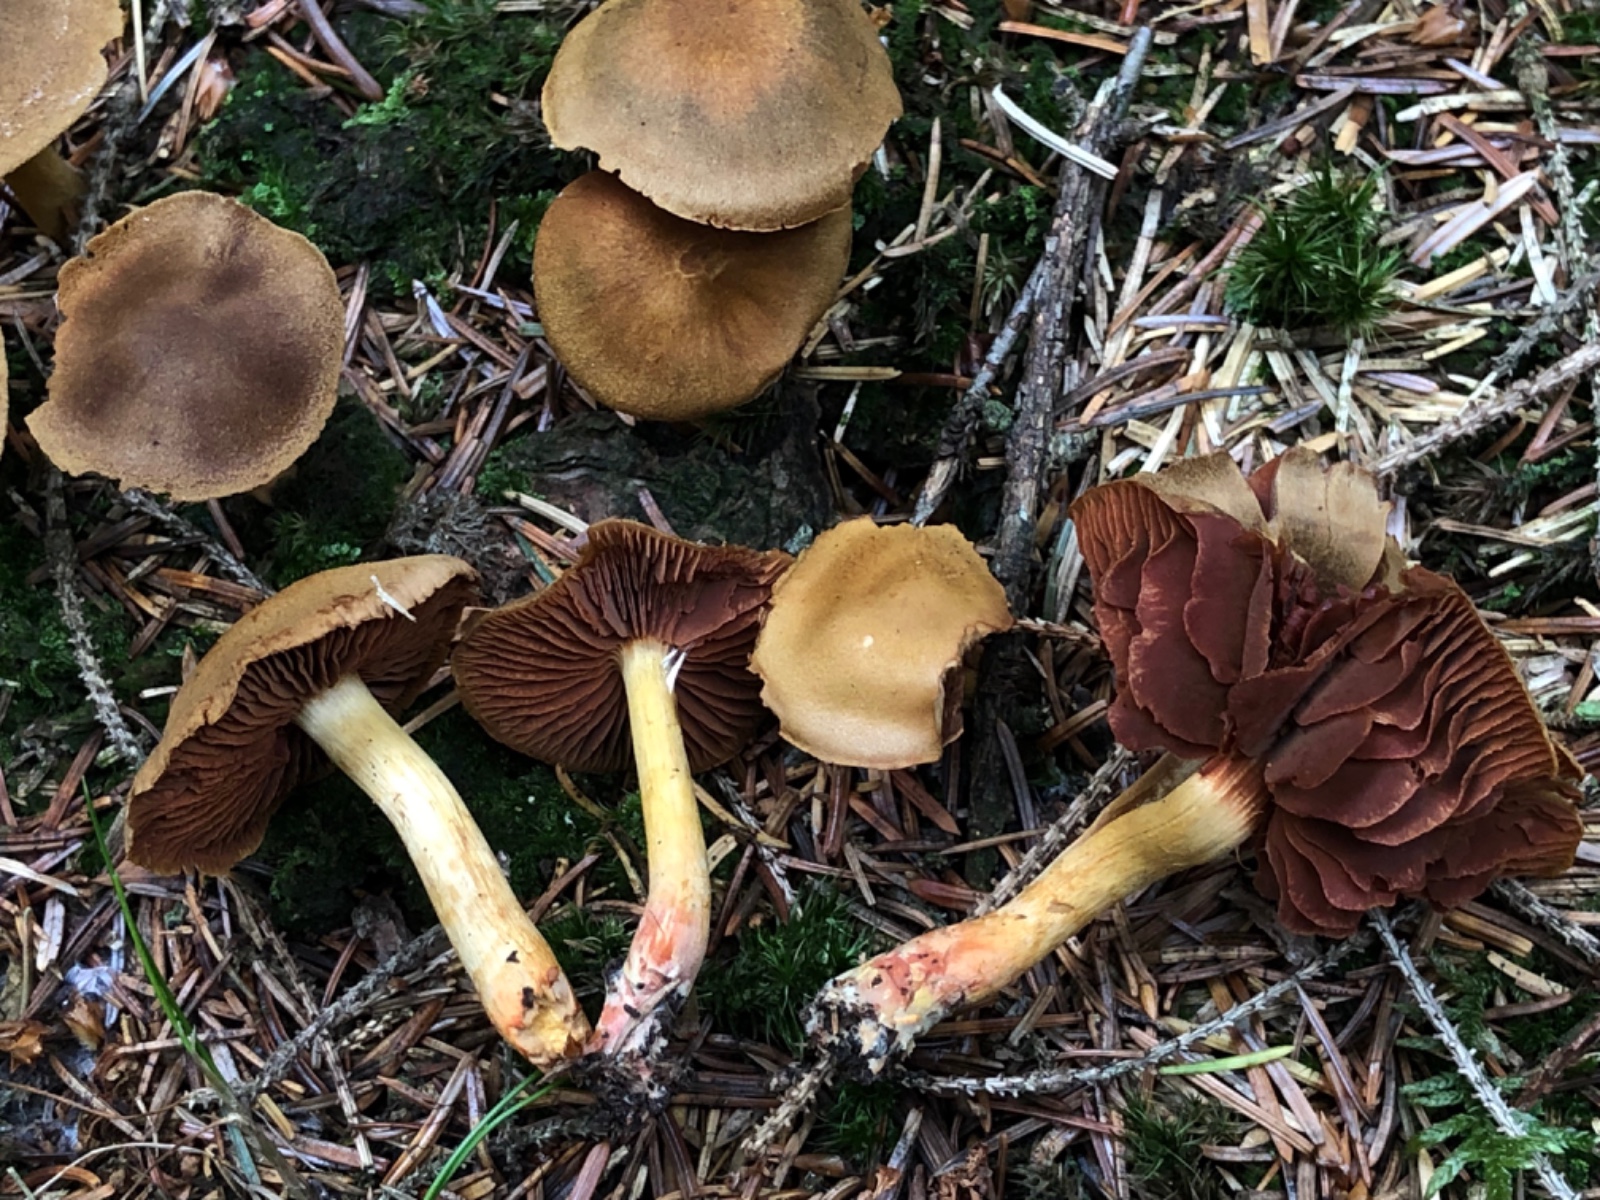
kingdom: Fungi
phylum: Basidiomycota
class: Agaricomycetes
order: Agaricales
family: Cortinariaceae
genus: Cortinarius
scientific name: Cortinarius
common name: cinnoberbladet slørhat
----------
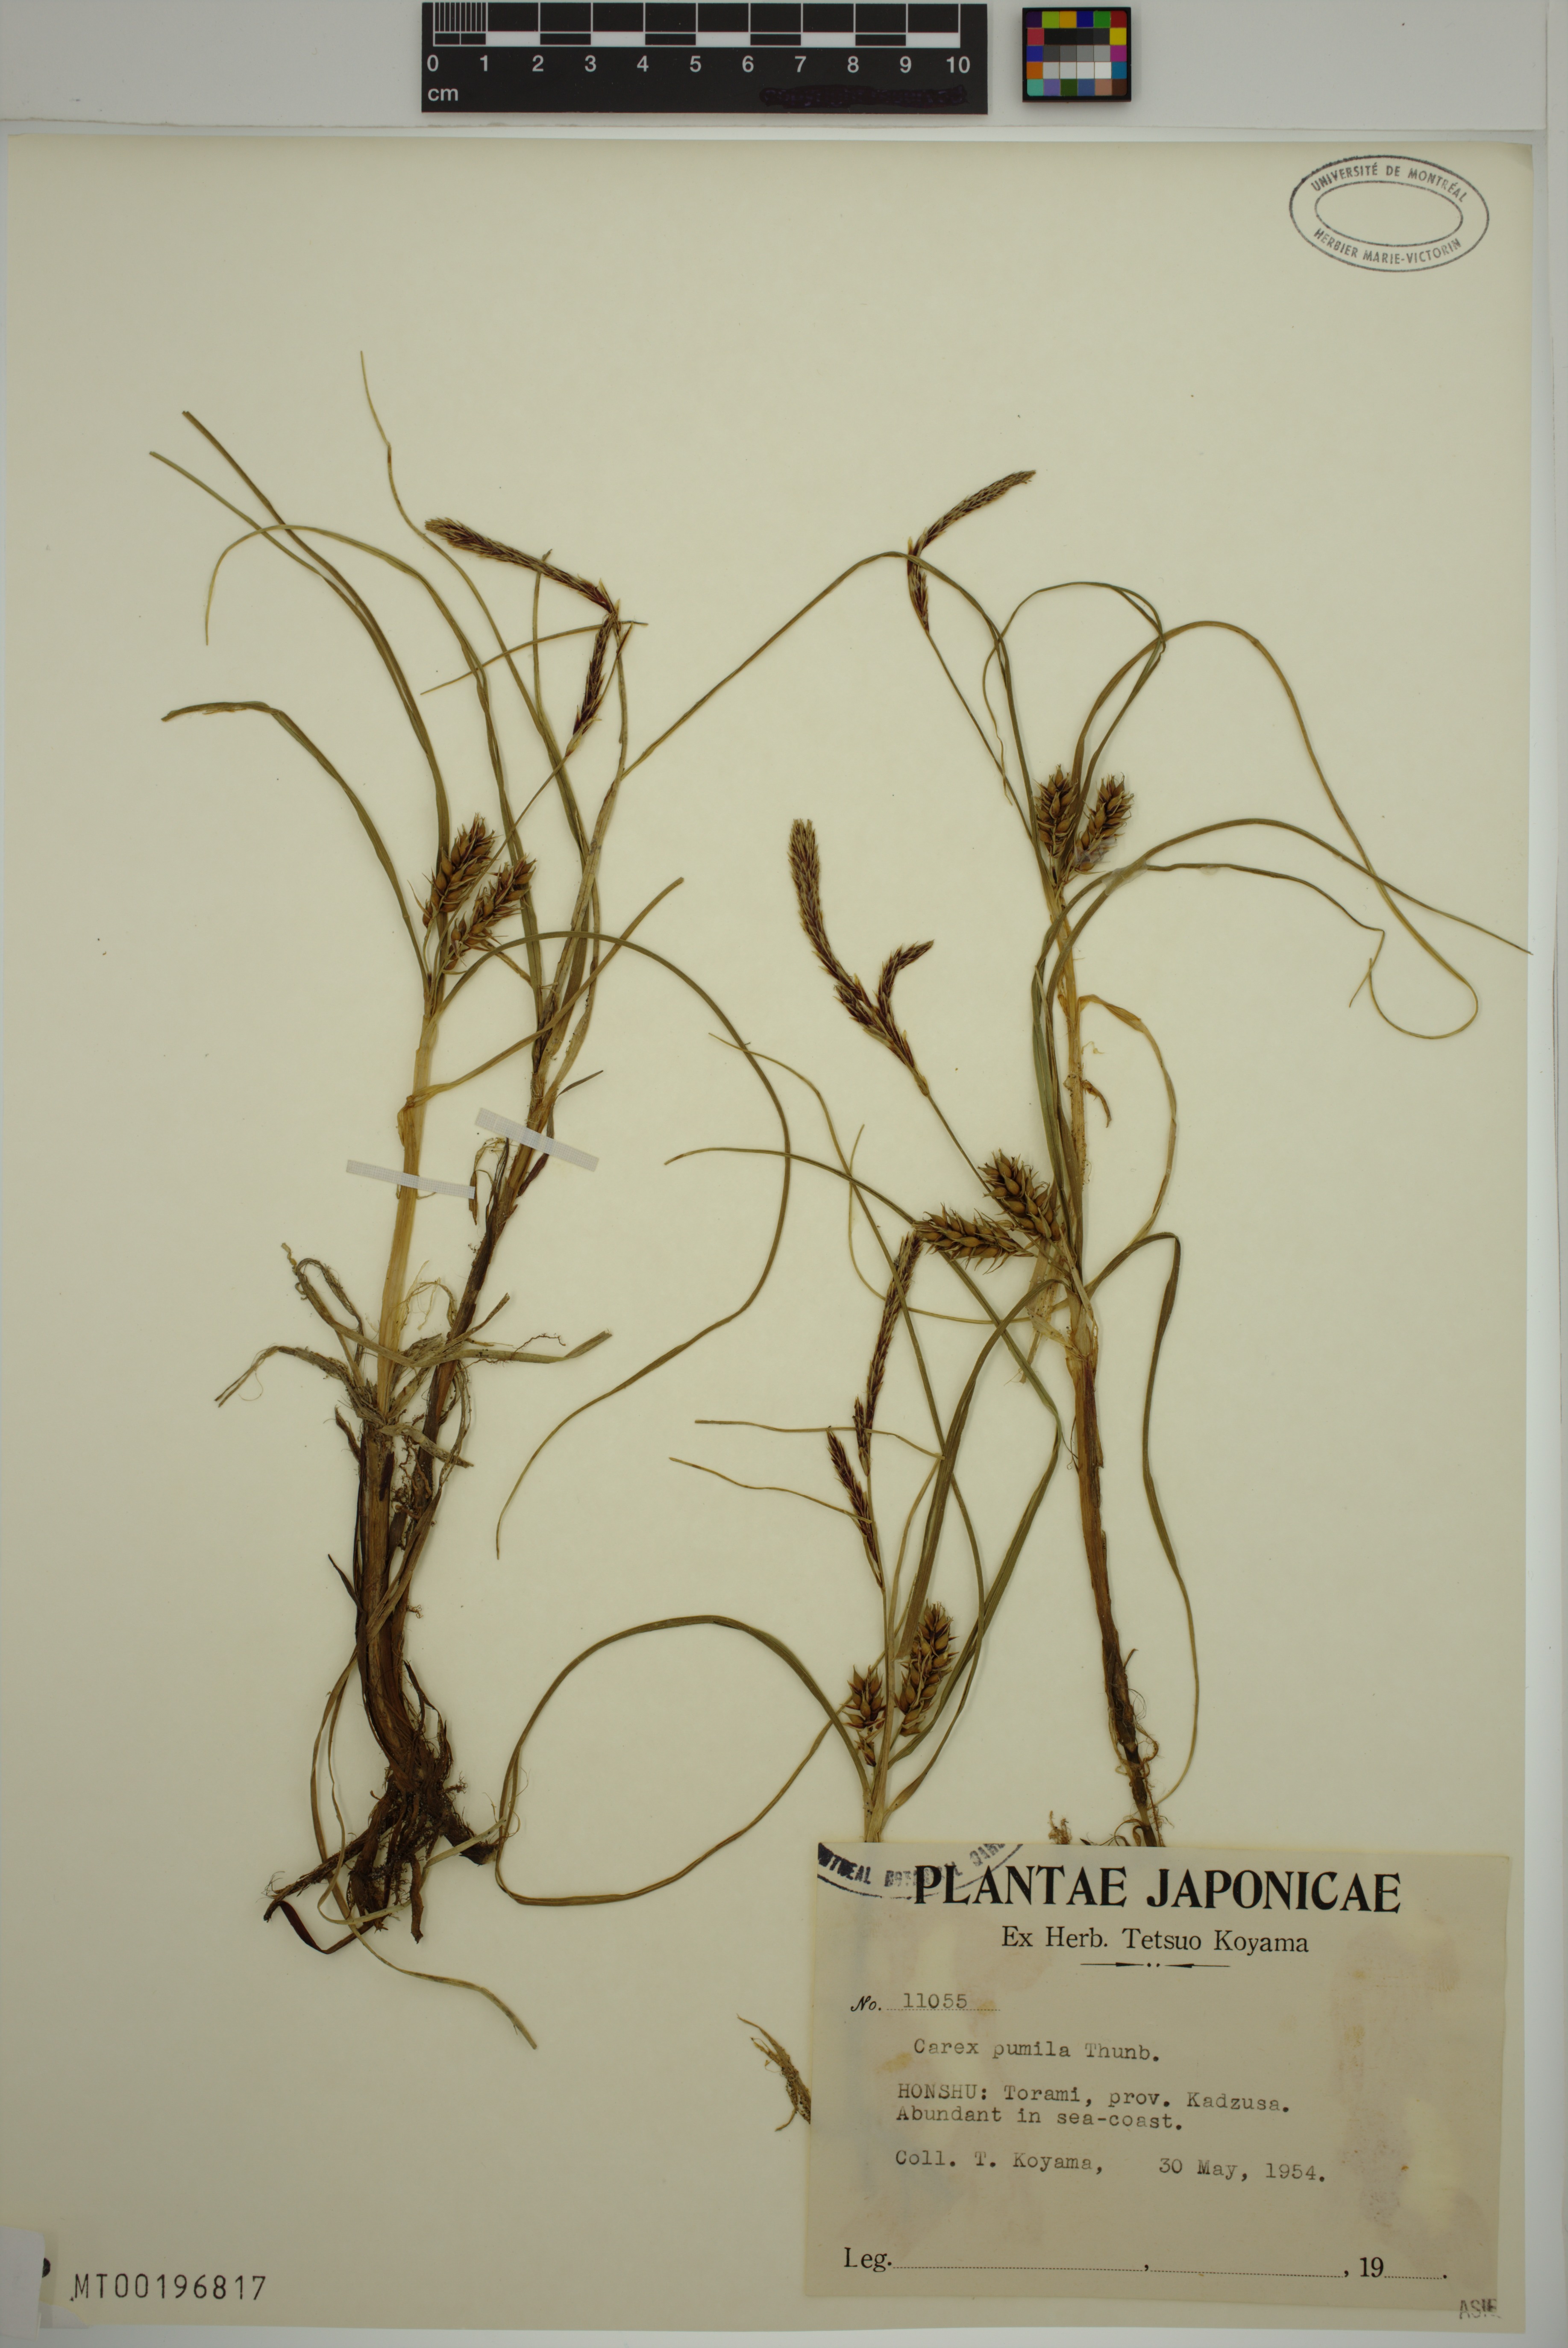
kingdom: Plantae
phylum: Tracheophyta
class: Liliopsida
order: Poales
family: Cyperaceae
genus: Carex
----------
Update the records from the line with "kingdom: Fungi" up to and including the line with "scientific name: Cortinarius" by replacing "phylum" with "division". Leave everything else unchanged and give only those lines.

FULL SOLUTION:
kingdom: Fungi
division: Basidiomycota
class: Agaricomycetes
order: Agaricales
family: Cortinariaceae
genus: Cortinarius
scientific name: Cortinarius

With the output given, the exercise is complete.